ABOUT THIS TASK
Collect each line below that contains the word "Pomerania". Case counts.

EXERCISE INPUTS

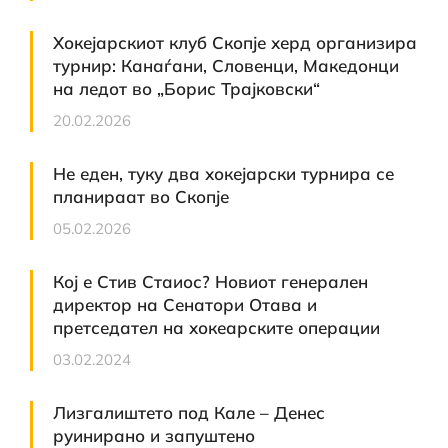
Хокејарскиот клуб Скопје херд организира
турнир: Канаѓани, Словенци, Македонци
на ледот во „Борис Трајковски“
20.02.2026
Не еден, туку два хокејарски турнира се
планираат во Скопје
05.02.2026
Кој е Стив Стаиос? Новиот генерален
директор на Сенатори Отава и
претседател на хокеарските операции
03.02.2024
Лизгалиштето под Кале – Денес
руинирано и запуштено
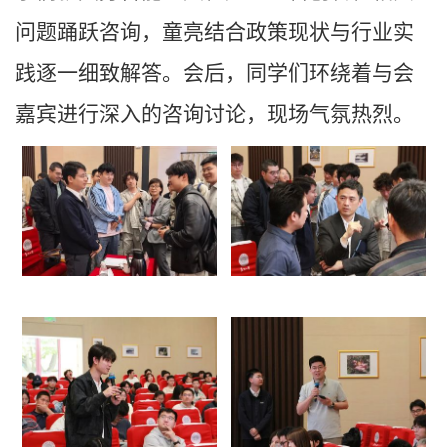
问题踊跃咨询，童亮结合政策现状与行业实
践逐一细致解答。会后，同学们环绕着与会
嘉宾进行深入的咨询讨论，现场气氛热烈。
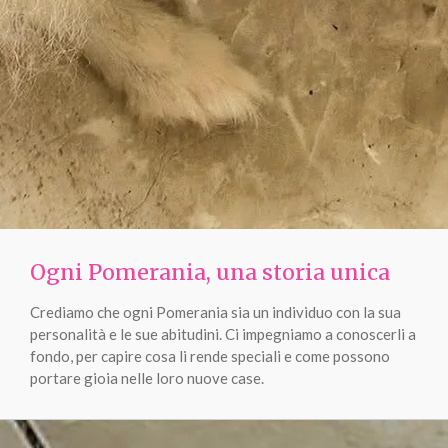
Ogni Pomerania, una storia unica
Crediamo che ogni Pomerania sia un individuo con la sua
personalità e le sue abitudini. Ci impegniamo a conoscerli a
fondo, per capire cosa li rende speciali e come possono
portare gioia nelle loro nuove case.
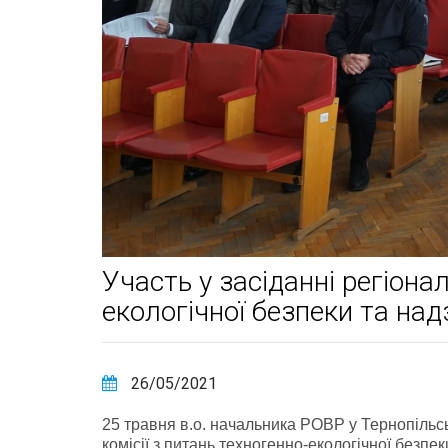
Участь у засіданні регіонал
екологічної безпеки та на
26/05/2021
25 травня в.о. начальника РОВР у Тернопільсь
комісії з питань техногенно-екологічної безпе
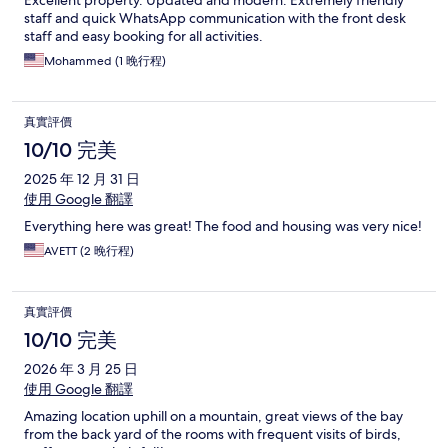
staff and quick WhatsApp communication with the front desk
staff and easy booking for all activities.
Mohammed (1 晚行程)
真實評價
10/10 完美
2025 年 12 月 31 日
使用 Google 翻譯
Everything here was great! The food and housing was very nice!
AVETT (2 晚行程)
真實評價
10/10 完美
2026 年 3 月 25 日
使用 Google 翻譯
Amazing location uphill on a mountain, great views of the bay
from the back yard of the rooms with frequent visits of birds,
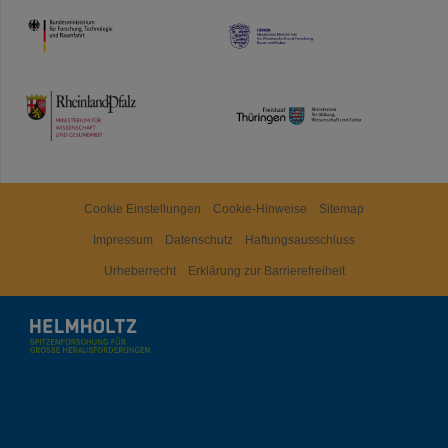
HMWK
TMWWDG
Cookie Einstellungen
Cookie-Hinweise
Sitemap
Impressum
Datenschutz
Haftungsausschluss
Urheberrecht
Erklärung zur Barrierefreiheit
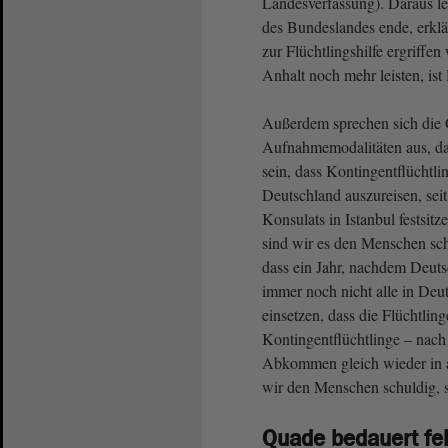
Landesverfassung). Daraus le
des Bundeslandes ende, erkl
zur Flüchtlingshilfe ergriff
Anhalt noch mehr leisten, ist
Außerdem sprechen sich die G
Aufnahmemodalitäten aus, da
sein, dass Kontingentflüchtli
Deutschland auszureisen, se
Konsulats in Istanbul festsit
sind wir es den Menschen sch
dass ein Jahr, nachdem Deuts
immer noch nicht alle in Deu
einsetzen, dass die Flüchtlin
Kontingentflüchtlinge – nach
Abkommen gleich wieder in 
wir den Menschen schuldig, 
Quade bedauert feh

RESULT FOR THIS EXERCISE
Ogni Pomerania, una storia unica
Crediamo che ogni Pomerania sia un individuo con la sua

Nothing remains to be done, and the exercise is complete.